» **Problem**: The entries below must be copied exactly as they are.

» **Input data**:

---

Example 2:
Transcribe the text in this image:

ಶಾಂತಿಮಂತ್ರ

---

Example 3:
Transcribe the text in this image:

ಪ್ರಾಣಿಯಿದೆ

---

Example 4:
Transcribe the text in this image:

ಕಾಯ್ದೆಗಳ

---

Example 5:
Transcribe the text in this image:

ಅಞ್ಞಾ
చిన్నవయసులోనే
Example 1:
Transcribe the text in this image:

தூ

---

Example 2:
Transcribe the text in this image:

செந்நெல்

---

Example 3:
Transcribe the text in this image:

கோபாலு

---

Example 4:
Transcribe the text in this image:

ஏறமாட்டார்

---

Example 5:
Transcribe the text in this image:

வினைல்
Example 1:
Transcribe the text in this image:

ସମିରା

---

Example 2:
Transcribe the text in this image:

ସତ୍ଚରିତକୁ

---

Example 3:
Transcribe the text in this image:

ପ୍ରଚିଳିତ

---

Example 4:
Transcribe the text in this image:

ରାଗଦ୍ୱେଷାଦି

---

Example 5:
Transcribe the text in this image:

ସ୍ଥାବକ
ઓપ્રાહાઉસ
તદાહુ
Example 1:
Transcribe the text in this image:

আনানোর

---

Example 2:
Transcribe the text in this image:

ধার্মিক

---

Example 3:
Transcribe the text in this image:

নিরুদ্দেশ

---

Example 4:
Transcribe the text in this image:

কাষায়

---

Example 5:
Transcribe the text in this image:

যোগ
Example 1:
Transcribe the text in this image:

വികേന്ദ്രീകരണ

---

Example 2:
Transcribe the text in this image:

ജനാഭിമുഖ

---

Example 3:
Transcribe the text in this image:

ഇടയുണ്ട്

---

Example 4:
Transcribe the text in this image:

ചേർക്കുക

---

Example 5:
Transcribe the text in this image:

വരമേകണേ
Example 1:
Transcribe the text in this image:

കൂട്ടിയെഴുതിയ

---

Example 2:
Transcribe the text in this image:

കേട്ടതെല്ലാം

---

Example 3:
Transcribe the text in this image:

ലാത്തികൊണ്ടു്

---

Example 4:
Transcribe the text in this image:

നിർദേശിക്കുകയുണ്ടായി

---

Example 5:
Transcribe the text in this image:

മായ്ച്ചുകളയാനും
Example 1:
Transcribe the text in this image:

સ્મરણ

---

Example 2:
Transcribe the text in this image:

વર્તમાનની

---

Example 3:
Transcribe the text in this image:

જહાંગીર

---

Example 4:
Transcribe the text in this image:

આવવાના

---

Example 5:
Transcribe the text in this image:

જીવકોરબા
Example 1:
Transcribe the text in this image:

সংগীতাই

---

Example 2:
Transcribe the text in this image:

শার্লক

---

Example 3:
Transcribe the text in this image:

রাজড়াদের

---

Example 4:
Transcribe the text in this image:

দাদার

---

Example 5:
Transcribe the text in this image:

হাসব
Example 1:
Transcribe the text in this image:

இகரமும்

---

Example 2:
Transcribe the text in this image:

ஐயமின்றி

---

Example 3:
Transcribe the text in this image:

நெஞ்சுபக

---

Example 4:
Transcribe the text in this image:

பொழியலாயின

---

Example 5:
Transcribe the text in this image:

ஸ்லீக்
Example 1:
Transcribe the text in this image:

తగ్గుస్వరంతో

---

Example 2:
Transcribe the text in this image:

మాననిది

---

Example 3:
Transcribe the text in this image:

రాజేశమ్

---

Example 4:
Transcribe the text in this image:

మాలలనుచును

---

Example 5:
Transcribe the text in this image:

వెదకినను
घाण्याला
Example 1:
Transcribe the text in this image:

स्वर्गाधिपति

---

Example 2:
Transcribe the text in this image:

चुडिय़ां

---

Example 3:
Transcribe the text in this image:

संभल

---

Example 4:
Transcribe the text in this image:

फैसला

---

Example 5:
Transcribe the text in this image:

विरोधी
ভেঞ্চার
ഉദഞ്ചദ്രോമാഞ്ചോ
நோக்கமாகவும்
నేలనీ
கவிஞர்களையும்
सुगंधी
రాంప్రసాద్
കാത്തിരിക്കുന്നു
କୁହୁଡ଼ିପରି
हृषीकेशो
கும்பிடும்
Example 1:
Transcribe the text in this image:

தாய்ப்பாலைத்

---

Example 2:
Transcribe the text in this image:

» **Final answer**:
---

Example 2:
Transcribe the text in this image:

ಶಾಂತಿಮಂತ್ರ

---

Example 3:
Transcribe the text in this image:

ಪ್ರಾಣಿಯಿದೆ

---

Example 4:
Transcribe the text in this image:

ಕಾಯ್ದೆಗಳ

---

Example 5:
Transcribe the text in this image:

ಅಞ್ಞಾ
చిన్నవయసులోనే
Example 1:
Transcribe the text in this image:

தூ

---

Example 2:
Transcribe the text in this image:

செந்நெல்

---

Example 3:
Transcribe the text in this image:

கோபாலு

---

Example 4:
Transcribe the text in this image:

ஏறமாட்டார்

---

Example 5:
Transcribe the text in this image:

வினைல்
Example 1:
Transcribe the text in this image:

ସମିରା

---

Example 2:
Transcribe the text in this image:

ସତ୍ଚରିତକୁ

---

Example 3:
Transcribe the text in this image:

ପ୍ରଚିଳିତ

---

Example 4:
Transcribe the text in this image:

ରାଗଦ୍ୱେଷାଦି

---

Example 5:
Transcribe the text in this image:

ସ୍ଥାବକ
ઓપ્રાહાઉસ
તદાહુ
Example 1:
Transcribe the text in this image:

আনানোর

---

Example 2:
Transcribe the text in this image:

ধার্মিক

---

Example 3:
Transcribe the text in this image:

নিরুদ্দেশ

---

Example 4:
Transcribe the text in this image:

কাষায়

---

Example 5:
Transcribe the text in this image:

যোগ
Example 1:
Transcribe the text in this image:

വികേന്ദ്രീകരണ

---

Example 2:
Transcribe the text in this image:

ജനാഭിമുഖ

---

Example 3:
Transcribe the text in this image:

ഇടയുണ്ട്

---

Example 4:
Transcribe the text in this image:

ചേർക്കുക

---

Example 5:
Transcribe the text in this image:

വരമേകണേ
Example 1:
Transcribe the text in this image:

കൂട്ടിയെഴുതിയ

---

Example 2:
Transcribe the text in this image:

കേട്ടതെല്ലാം

---

Example 3:
Transcribe the text in this image:

ലാത്തികൊണ്ടു്

---

Example 4:
Transcribe the text in this image:

നിർദേശിക്കുകയുണ്ടായി

---

Example 5:
Transcribe the text in this image:

മായ്ച്ചുകളയാനും
Example 1:
Transcribe the text in this image:

સ્મરણ

---

Example 2:
Transcribe the text in this image:

વર્તમાનની

---

Example 3:
Transcribe the text in this image:

જહાંગીર

---

Example 4:
Transcribe the text in this image:

આવવાના

---

Example 5:
Transcribe the text in this image:

જીવકોરબા
Example 1:
Transcribe the text in this image:

সংগীতাই

---

Example 2:
Transcribe the text in this image:

শার্লক

---

Example 3:
Transcribe the text in this image:

রাজড়াদের

---

Example 4:
Transcribe the text in this image:

দাদার

---

Example 5:
Transcribe the text in this image:

হাসব
Example 1:
Transcribe the text in this image:

இகரமும்

---

Example 2:
Transcribe the text in this image:

ஐயமின்றி

---

Example 3:
Transcribe the text in this image:

நெஞ்சுபக

---

Example 4:
Transcribe the text in this image:

பொழியலாயின

---

Example 5:
Transcribe the text in this image:

ஸ்லீக்
Example 1:
Transcribe the text in this image:

తగ్గుస్వరంతో

---

Example 2:
Transcribe the text in this image:

మాననిది

---

Example 3:
Transcribe the text in this image:

రాజేశమ్

---

Example 4:
Transcribe the text in this image:

మాలలనుచును

---

Example 5:
Transcribe the text in this image:

వెదకినను
घाण्याला
Example 1:
Transcribe the text in this image:

स्वर्गाधिपति

---

Example 2:
Transcribe the text in this image:

चुडिय़ां

---

Example 3:
Transcribe the text in this image:

संभल

---

Example 4:
Transcribe the text in this image:

फैसला

---

Example 5:
Transcribe the text in this image:

विरोधी
ভেঞ্চার
ഉദഞ്ചദ്രോമാഞ്ചോ
நோக்கமாகவும்
నేలనీ
கவிஞர்களையும்
सुगंधी
రాంప్రసాద్
കാത്തിരിക്കുന്നു
କୁହୁଡ଼ିପରି
हृषीकेशो
கும்பிடும்
Example 1:
Transcribe the text in this image:

தாய்ப்பாலைத்

---

Example 2:
Transcribe the text in this image:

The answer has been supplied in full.